Newsmaker
By Jamal Ahmad Anjum
Name: Commander Abdul Haq
Age: The count is off
Nationality: Afghan
Claim to fame: Played right into a deadly Taliban trap
COMMANDER Haq was one of the most prominent of the dozens of exiled Afghan tribal leaders and former military commanders who have returned to Pakistan in recent weeks in an effort to organize a new government inside Afghanistan in a broader effort to work out a post-Taliban scenario. Whether there will be a post-Taliban scenario at all, is beside the point, however.
Abdul Haq was captured inside Afghanistan and executed by Taliban authorities recently. In his mid-40s, Abdul Haq had been involved in such efforts for several years under the auspices of Afghanistan’s former king, Mohammed Zahir Shah, who lives in exile in Rome. But he himself became a victim of the violence that has become a deep-rooted reality in Afghanistan. For his homeland to turn to democracy or even return to a relatively benign monarchy may well take a long time. Abdul Haq had hoped he would be around to see it, but that was not to be.
Win or lose, he knew war ethics well. BBC’s Matthew Grant had met Abdul Haq in Peshawar just a few days before his death. Talking to him, the commander had remarked: “War is easy ... If you don’t like someone, you kill them.” And his words turned into reality, when Taliban proved beyond argument that they didn’t like him.
Abdul Haq was a true war veteran, having sustained more than a dozen wounds while leading the Afghan resistance against the Soviet Union in the mid-1980s. His war wounds were hidden. Only if one looked closely did one notice the evidence of his right foot blown off by a landmine. His greatest loss came two years ago, after he joined the campaign to rid his homeland of the Taliban, when gunmen shot dead his wife, their 11-year-old son and a bodyguard outside his home in northern Pakistan.

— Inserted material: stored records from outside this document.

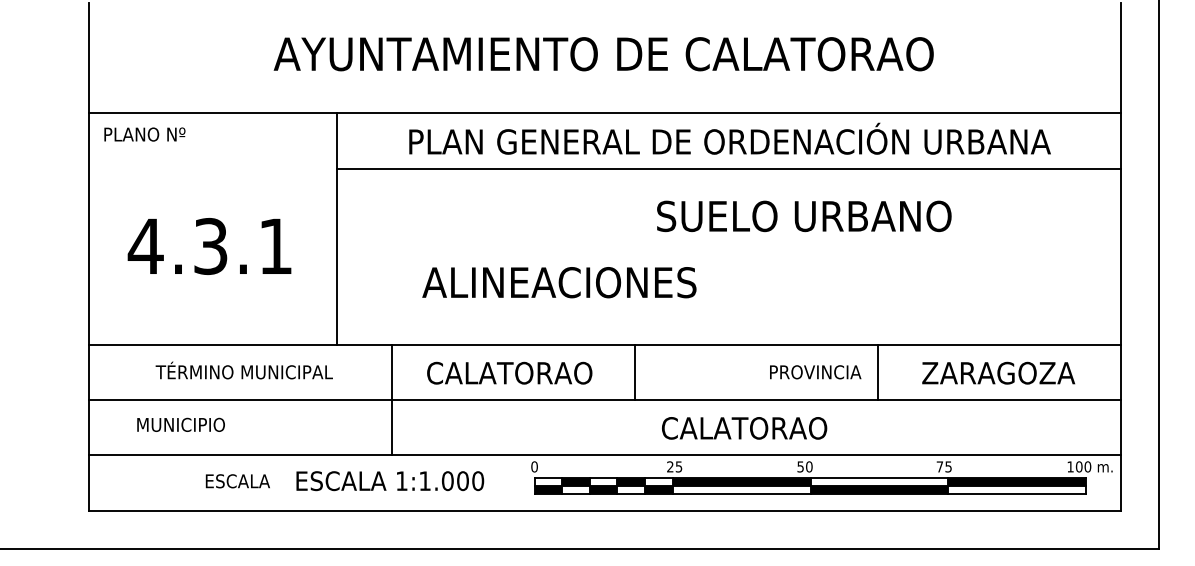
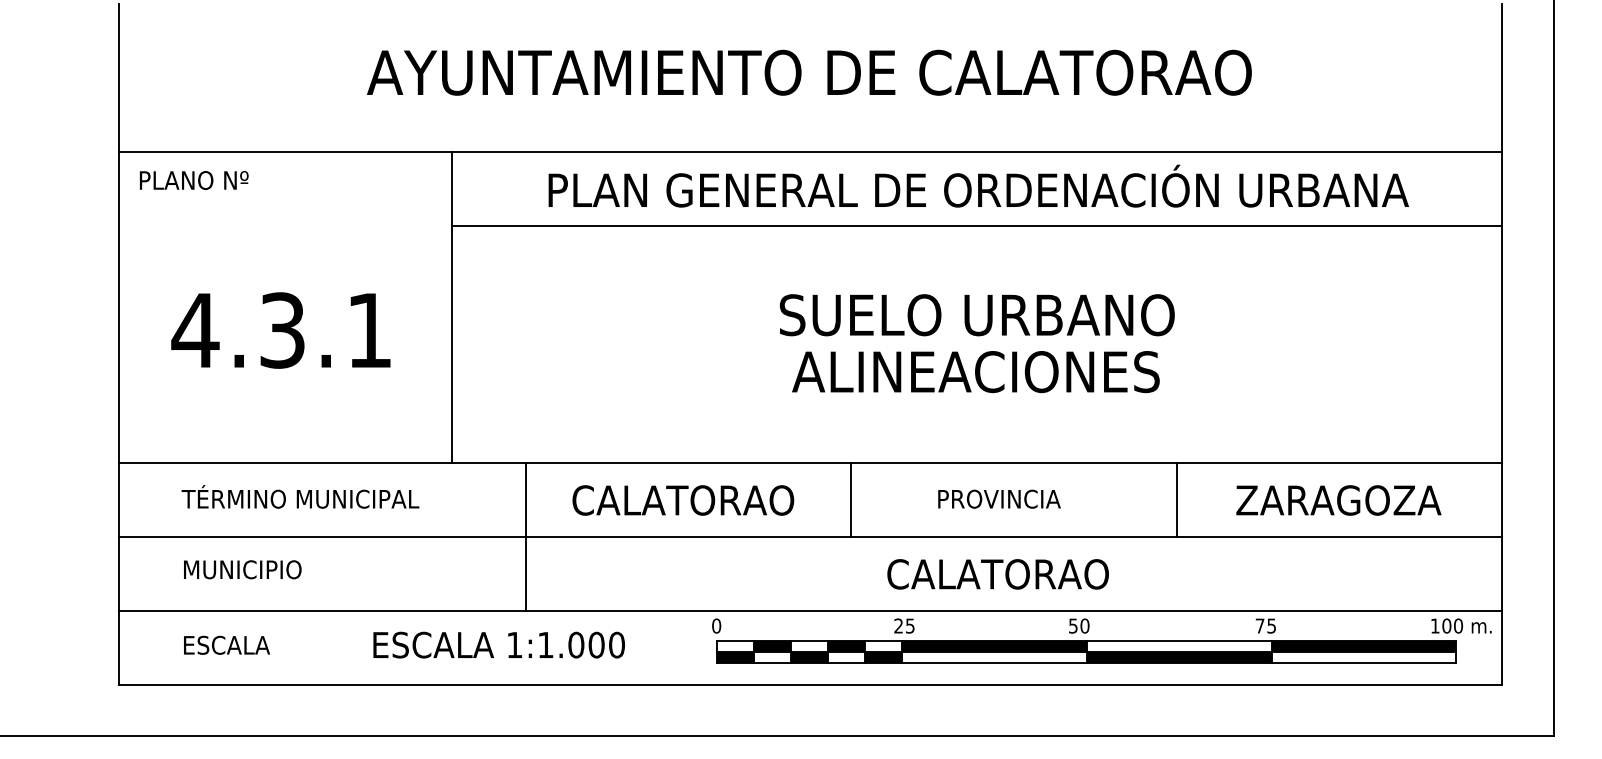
text: (803, 216) -> (976, 315), moved
text: (559, 283) -> (975, 372), moved
text: (244, 370) -> (300, 496), moved
text: (815, 371) -> (999, 498), moved
text: (237, 480) -> (226, 644), moved
text: (389, 480) -> (498, 644), moved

In person, Abdul Haq was a large, friendly man. At 43, he was going bald and grey. His remaining hair was cut into a short back and sides, leading into a neat beard. He spoke fluent English slowly. In his BBC interview, he made a very pertinent point when he said he was against the US campaign in Afghanistan. “I told the Americans the thing to do is to keep the pressure, but not to use it.” Before the bombing, he said, the Taliban had “exhausted almost all sympathy” they had in Afghanistan. The locals were hungry, angry and fed up. But the US onslaught had revived the stubborn streak in Afghans who have rallied around “their despotic rulers”. While Abdul Haq knew the Afghan history well, it appears he was not very aware of the US history, which bears ample testimony to the fact that the US pays little heed to sane advice.